PROBLEMS AND TASKS:
(a) According to the Challenge Cup article below, where and on what date will the final be played?
(b) Duplicate word for word the part of the Challenge Cup article below that opens with the words containing "The competition starts" and closes with "in previous years.".
(c) Decide whether each statement agrees with the Challenge Cup article below, answering yes or no and quoting the deciding words: (i) the Super League clubs join the competition in the second round; (ii) Toulouse Olympique declined to take part; (iii) Lock Lane were given a bye through to the third round.
======== TEXT BLOCK
2026 Challenge Cup
- Duration: 7 rounds
- Number of teams: 67
- Winners: Wigan Warriors
- Runners-up: Hull Kingston Rovers

= 2026 Challenge Cup =

British rugby league knockout tournament

The 2026 Challenge Cup, known for sponsorship reasons as the 2026 Betfred Challenge Cup, is the 125th staging of the Challenge Cup, the main rugby league knockout cup tournament in British rugby league, run by the Rugby Football League (RFL).

== Background ==
The competition retains the seven-round format introduced in 2025. The first round will again be contested solely by community clubs. The Championship clubs join the competition in the second round and the Super League clubs in the third round. However, for 2026, the first and second rounds will be played with clubs allocated to one of three regions, with games being played on a regional basis. This change has been introduced in an effort to reduce costs and an attempt to increase interest in the early rounds of the competition.

As in 2025, the Super League clubs will be drawn away in the third round.

The competition starts in January 2026, and will conclude with the final on 30 May at Wembley Stadium.

Toulouse Olympique declined to take part, as in previous years.

On 9 January 2026, Featherstone Rovers were excluded from the competition due to the ongoing financial difficulties at the club. As the draw for the first and second rounds had already been made by this date, Featherstone's opponent in the second round, Lock Lane were given a bye through to the third round.
================
======== DATA SECTION
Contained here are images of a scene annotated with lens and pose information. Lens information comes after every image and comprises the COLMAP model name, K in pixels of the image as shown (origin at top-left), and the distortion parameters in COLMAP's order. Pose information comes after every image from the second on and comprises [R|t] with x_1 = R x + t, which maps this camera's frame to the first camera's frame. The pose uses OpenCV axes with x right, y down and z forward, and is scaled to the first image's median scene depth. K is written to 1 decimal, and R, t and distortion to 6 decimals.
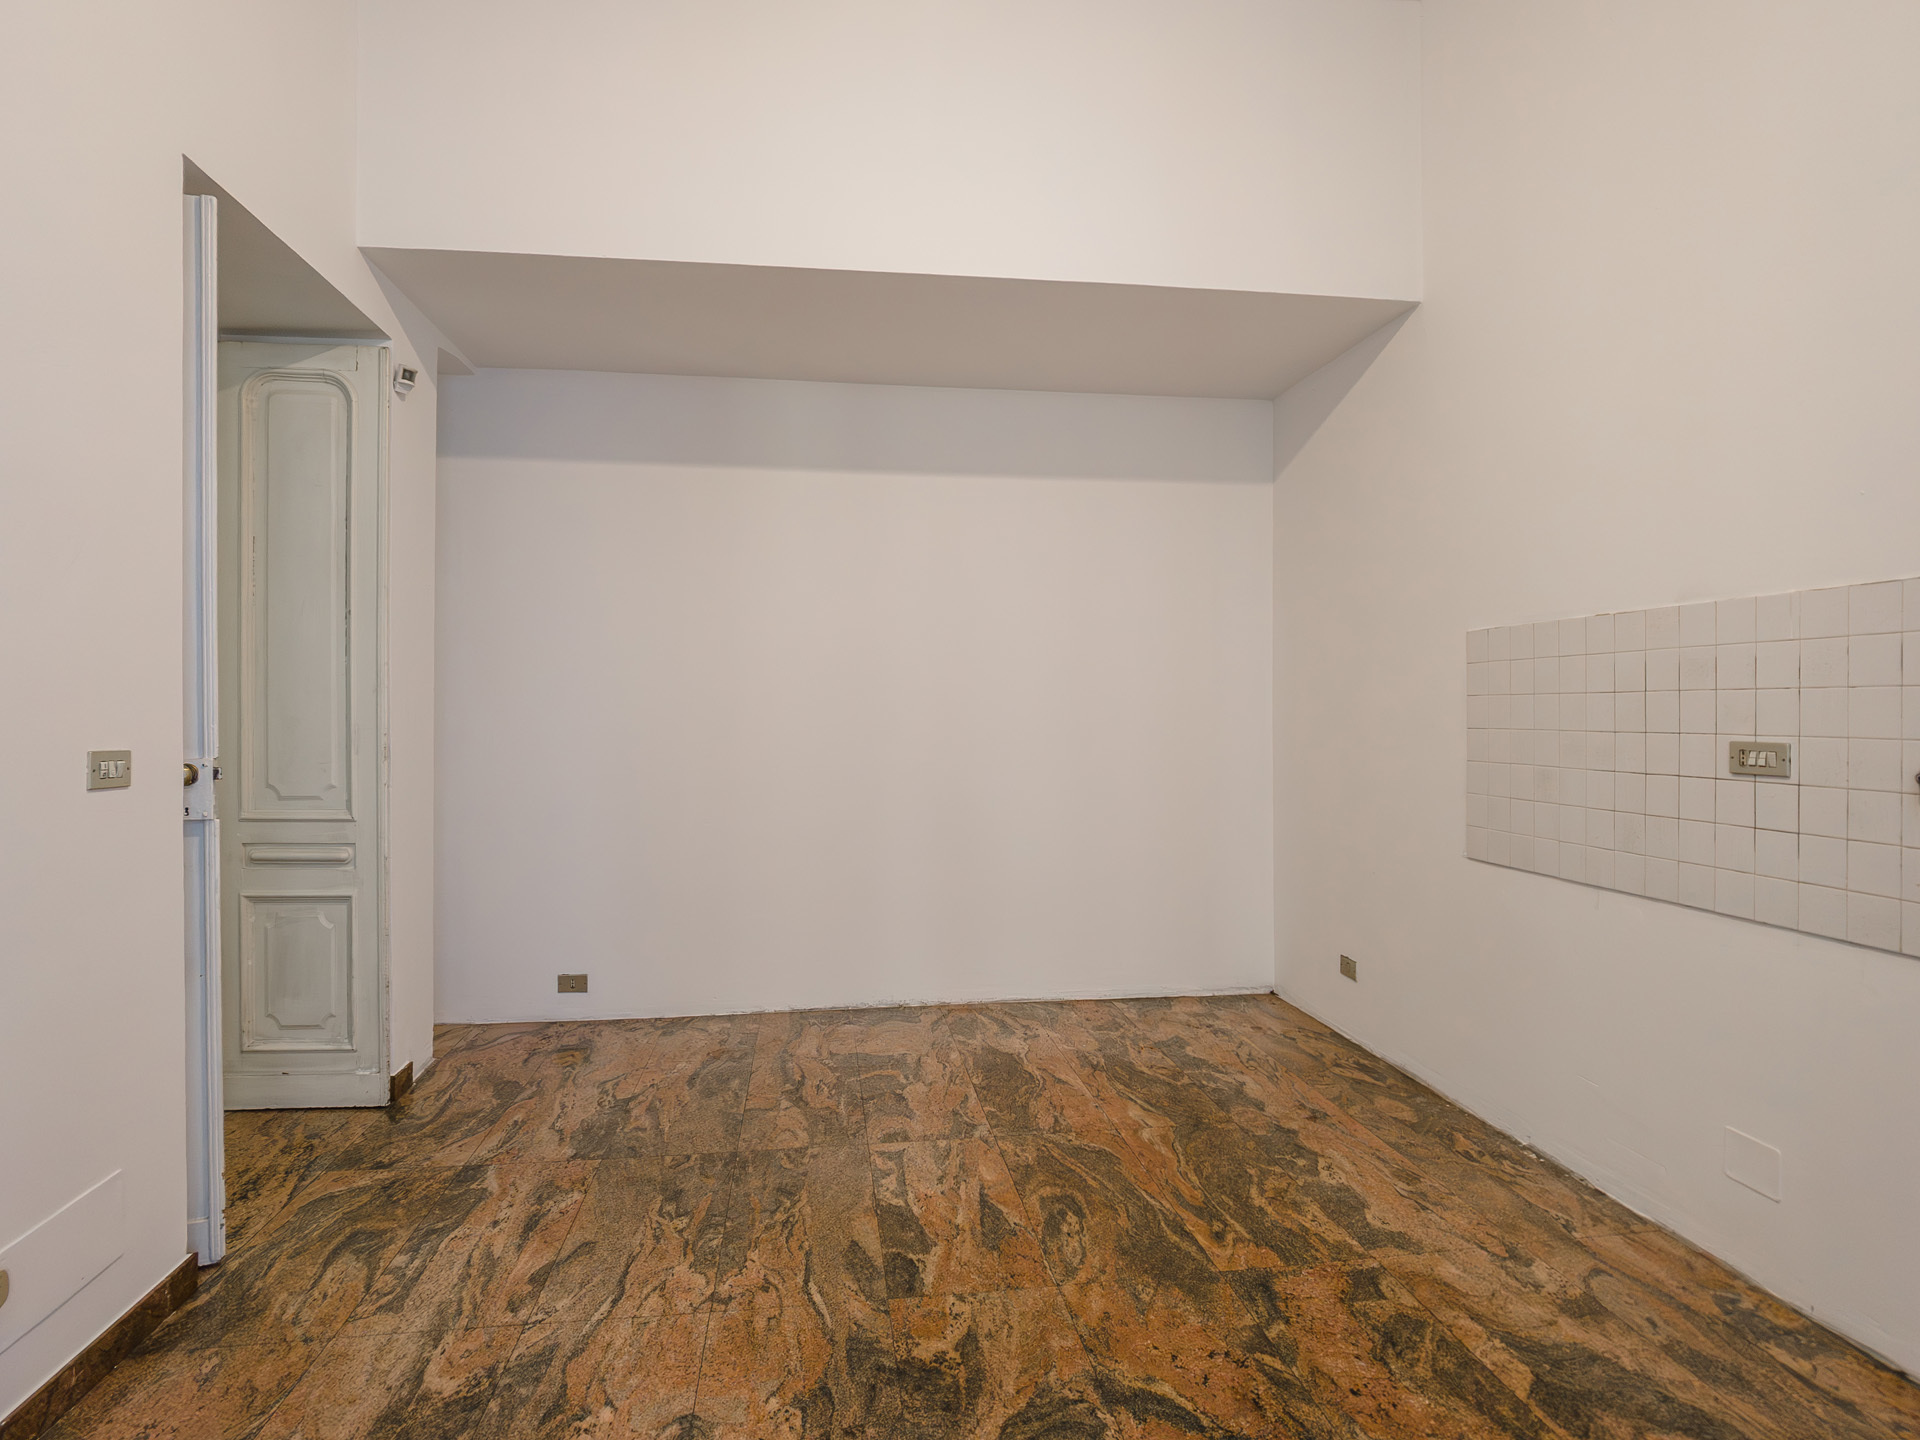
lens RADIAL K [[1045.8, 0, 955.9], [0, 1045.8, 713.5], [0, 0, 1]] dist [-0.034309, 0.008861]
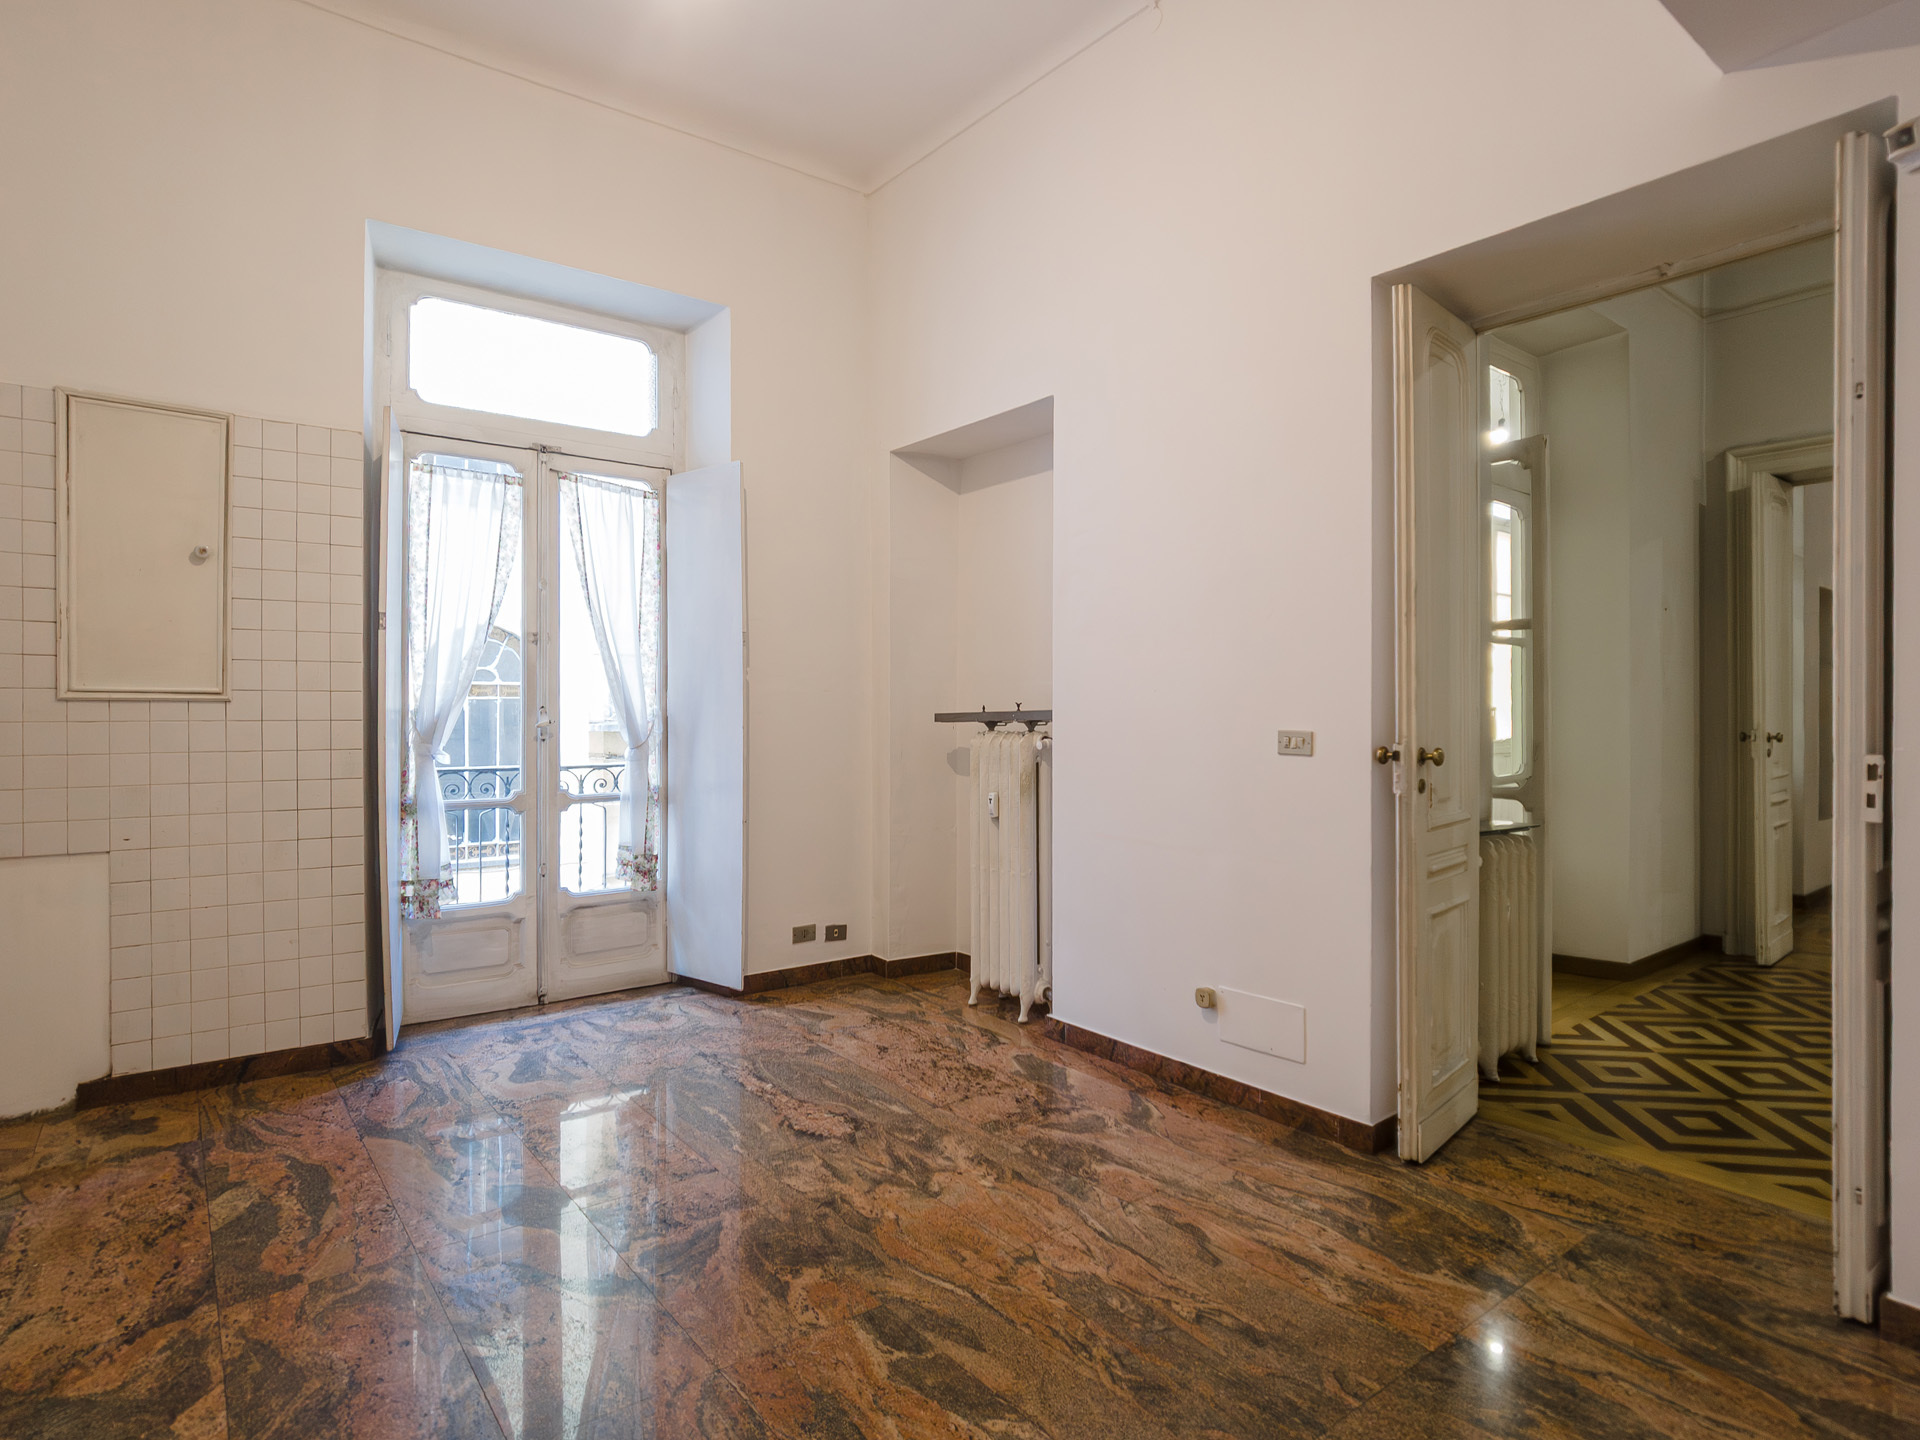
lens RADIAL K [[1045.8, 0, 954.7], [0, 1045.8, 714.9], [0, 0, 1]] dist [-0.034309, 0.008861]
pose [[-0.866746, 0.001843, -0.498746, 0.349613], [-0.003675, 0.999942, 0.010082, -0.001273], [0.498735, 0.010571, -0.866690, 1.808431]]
================
PROBLEM SOLUTIONS:
(a) At Wembley Stadium on 30 May.

(b)
The competition starts in January 2026, and will conclude with the final on 30 May at Wembley Stadium.

Toulouse Olympique declined to take part, as in previous years.

(c)
(i) No: "The Championship clubs join the competition in the second round and the Super League clubs in the third round."
(ii) Yes: "Toulouse Olympique declined to take part, as in previous years."
(iii) Yes: "Lock Lane were given a bye through to the third round."